Our lips met, the kiss tentative at first, a question more than a statement.
His mouth was cool, but his touch was anything but. Heat flared, spreading through me, searing away doubt and hesitation.
I reached up, my fingers tangling in his hair, pulling him closer.
He responded with a quiet sound, something almost vulnerable, and the kiss deepened.
His body pressed against mine, the weight of him grounding me.
For a few heartbeats, there was nothing but us. No hunters, no betrayals.
Just the quiet desperation of two people who had nothing left to lose.
When we finally pulled apart, the world around us seemed to snap back into focus, the silence of the room suddenly deafening.
My chest heaved with every breath, and my pulse pounded in my ears like a war drum.
I should really stop kissing him. Or wanting to kiss him.
It wasn’t logical. It wasn’t smart.
Gael was a vampire, for crying out loud. He wasn’t just dangerous. He was the kind of dangerous I’d been trained to eliminate on sight.
The kind I used to swear I’d never trust, let alone let get close.
And yet, here I was, breaking every rule, every vow, with every stolen moment like this.
My gaze dropped to his mouth, and I immediately hated myself for it.

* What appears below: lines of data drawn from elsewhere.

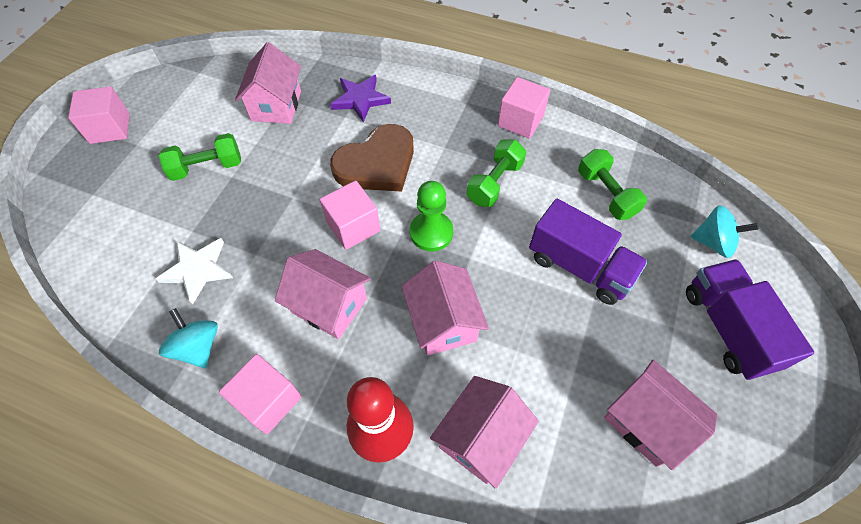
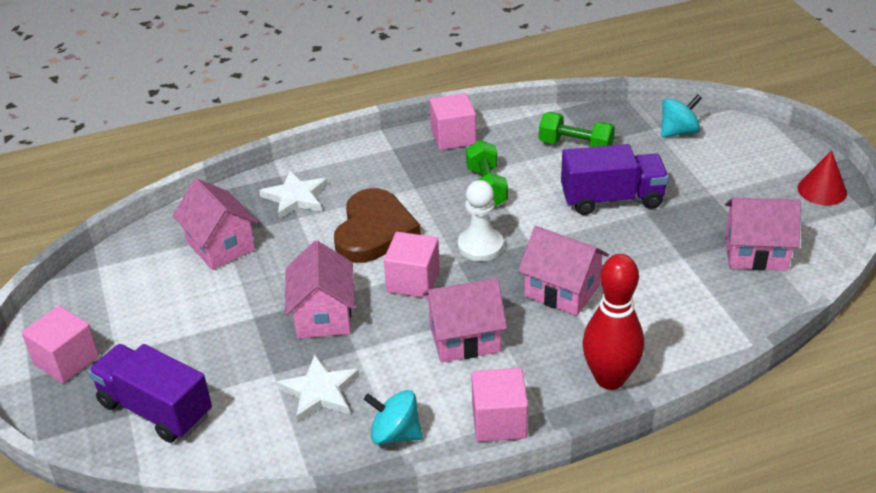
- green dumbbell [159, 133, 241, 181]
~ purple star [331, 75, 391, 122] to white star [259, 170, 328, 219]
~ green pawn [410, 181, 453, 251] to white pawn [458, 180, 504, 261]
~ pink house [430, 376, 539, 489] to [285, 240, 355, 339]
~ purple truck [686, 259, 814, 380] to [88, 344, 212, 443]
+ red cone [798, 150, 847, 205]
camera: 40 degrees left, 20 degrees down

My skin still tingled where his hands had gripped me, and the taste of him lingered on my lips, a dark and addictive pull that made me want more.
That made me forget, however briefly, who I was supposed to be and what I was supposed to stand for.
“This is insane,” I muttered, mostly to myself. My voice came out low and hoarse, like I’d just run a marathon.
Gael’s brow arched, his lips curving into the faintest smirk. “I didn’t hear you complaining a second ago.”
My face flushed, and I scowled at him, though it lacked any real heat. “That’s not the point.”
“Then what is the point, Asher?” His tone wasn’t mocking, but there was an edge to it, like he was challenging me to come up with an answer.
To explain something I didn’t even fully understand myself.
I opened my mouth, then closed it again, because honestly? I didn’t have a good answer. The point was that this was wrong.
Or at least, it should have been.
The point was that I shouldn’t be kissing the vampire who turned me into something I still didn’t fully understand.
The point was that this thing between us, whatever it was, felt like walking a tightrope over a pit of knives, and yet I couldn’t seem to stop balancing on the edge.
“I just... we should stop doing this,” I said.
Gael studied me for a moment, his expression unreadable. Then, to my surprise, he took a small step back, giving me space.
The absence of his warmth made the room feel colder somehow, emptier. “If that’s what you want.”
I hated the way my chest tightened at those words, like he was walking away from more than just a kiss.